Mais avec quatre enfants, chez les grands-parents, ça ne peut pas durer éternellement. Et en vue, aucun relogement. Aucune institution, ni la Préfecture, ni le Département, ne se précipite après l’accident.

Le garde-champêtre indique que, peut-être, il y a une résidence en vente dans le bourg. 750€ par mois. Outch. C’est presque le double du loyer d’avec, 420€. Avec un salaire, celui de Monsieur, ouvrier chez Trioworld, le SMIC tout sec. Et Madame qui a assez de boulot avec les quatre gamins.

Mais est-ce qu’on a le choix ?

On prend le logement.

« Aujourd’hui, on est le 12 du mois, je peux vous dire que c’est dur dur, déjà. »

Mais surtout, voilà qui se révèle un quasi-taudis. Les murs sont infiltrés par l’humidité. Le chauffage est en panne, seul le poêle à bois fonctionne : « Le soir, c’est 13°C dans les chambres et quatre couvertures. » Pas d’eau : « On va se laver chez mes parents. » Les canalisations bouchées, les tuyaux qui dans la cour débordent de merde. L’électricité pas du tout du tout aux normes, les fils qui pendouillent, les interrupteurs à nu.

« Notre impression, c’est que le propriétaire a profité de notre malheur. »

Ils ont donné leur préavis, au 31 mai, mais pour aller où ?

« Il nous faut trois chambres. L’office HLM n’a pas, pour l’instant. On passe dans les agences, on regarde sur Leboncoin, y a rien. »

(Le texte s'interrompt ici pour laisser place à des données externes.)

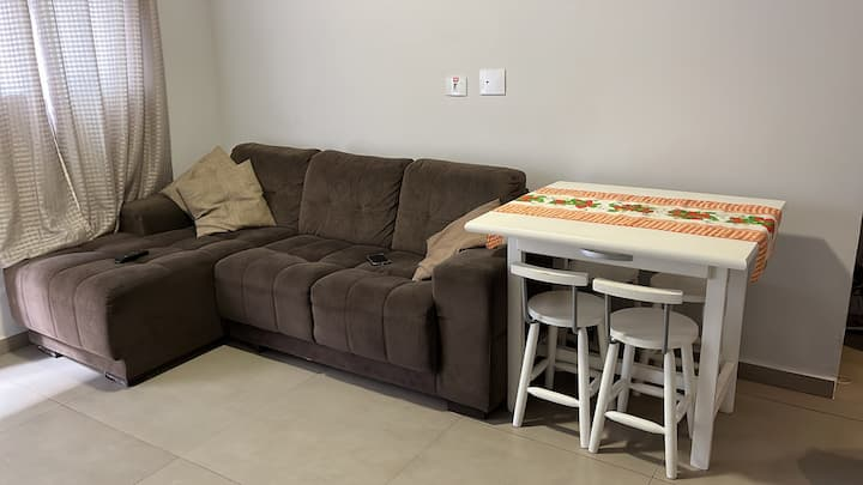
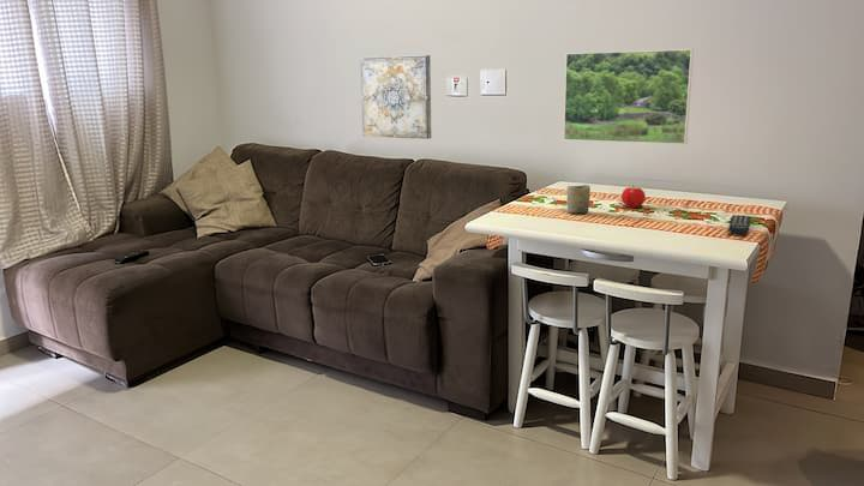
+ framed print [563,48,695,145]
+ wall art [359,54,432,140]
+ cup [566,184,592,215]
+ fruit [620,186,647,209]
+ remote control [728,214,752,235]
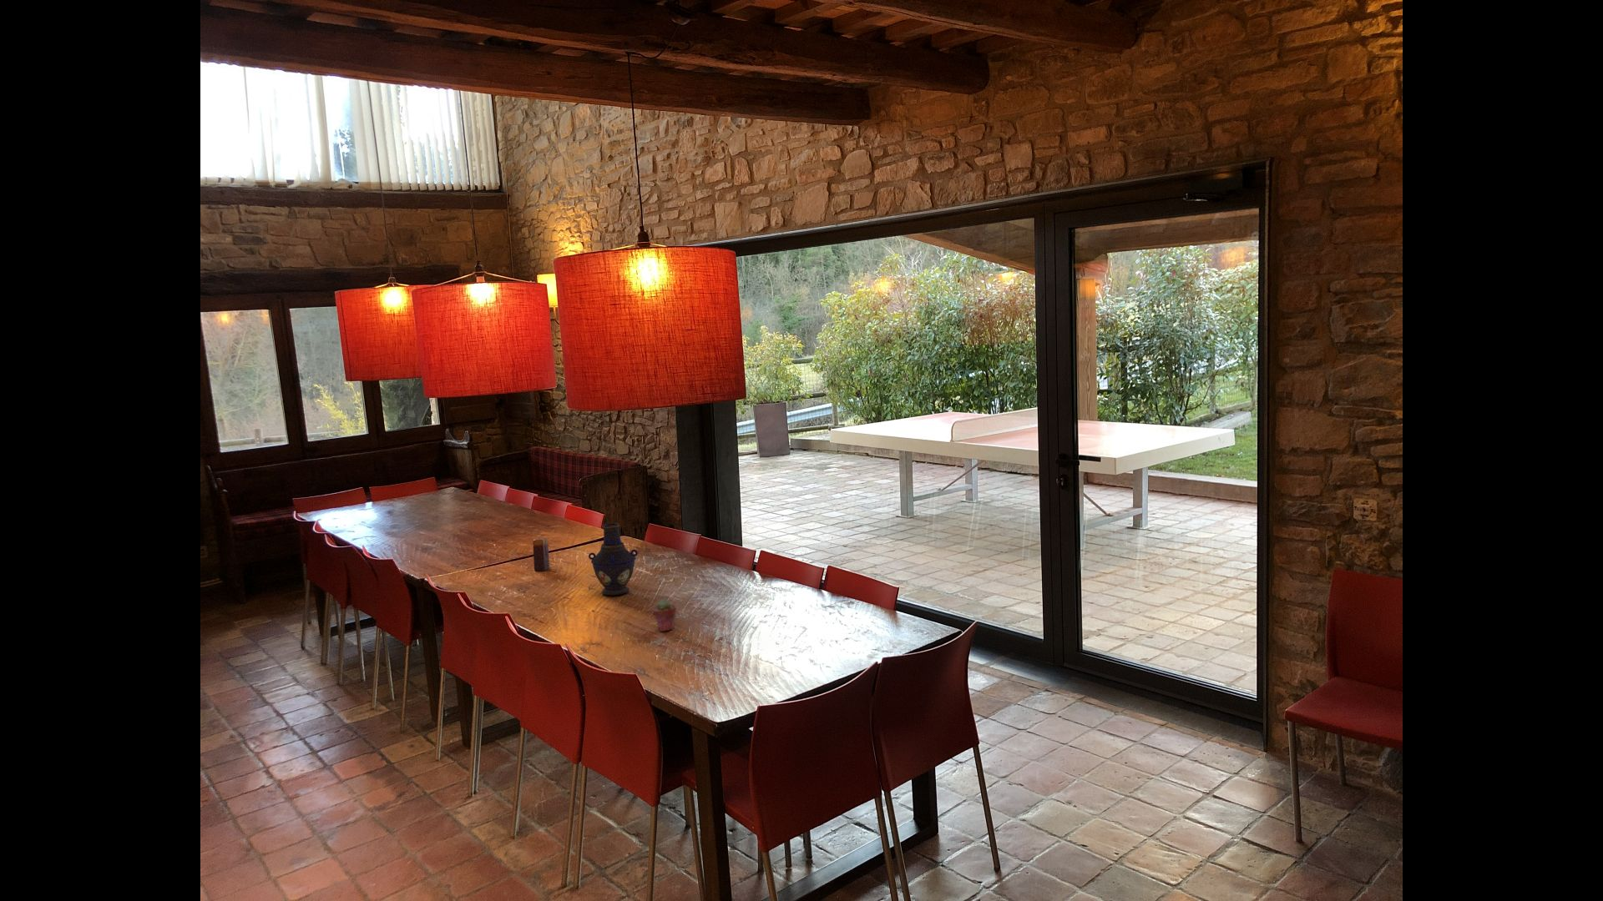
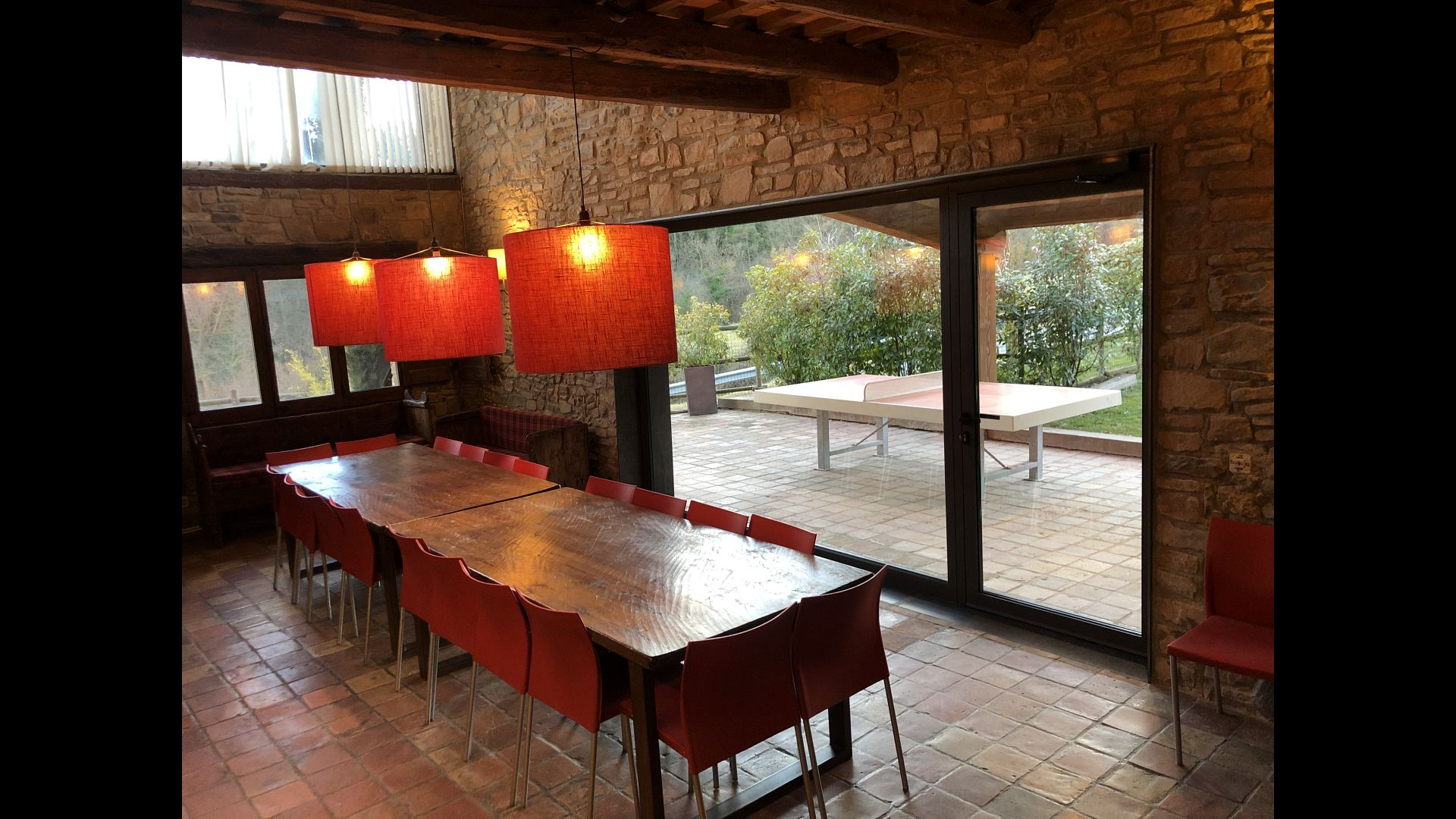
- potted succulent [651,598,677,633]
- vase [588,523,639,596]
- candle [532,537,550,571]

La galère. Et le compte à rebours qui trotte, la date qui approche, pour préserver les enfants.

« Mais j’ai de la chance, ma boîte est compréhensive : quand il faut, je peux prendre un jour de congé. Notre voisin, lui, il est intérimaire. Il a dû s’absenter, à cause des expertises : sa boîte l’a licencié… »

En sortant de chez Tony et Laura, on liste les courriers à faire, les appels à passer pour pousser leur dossier : office HLM, proprio, conseil départemental, etc.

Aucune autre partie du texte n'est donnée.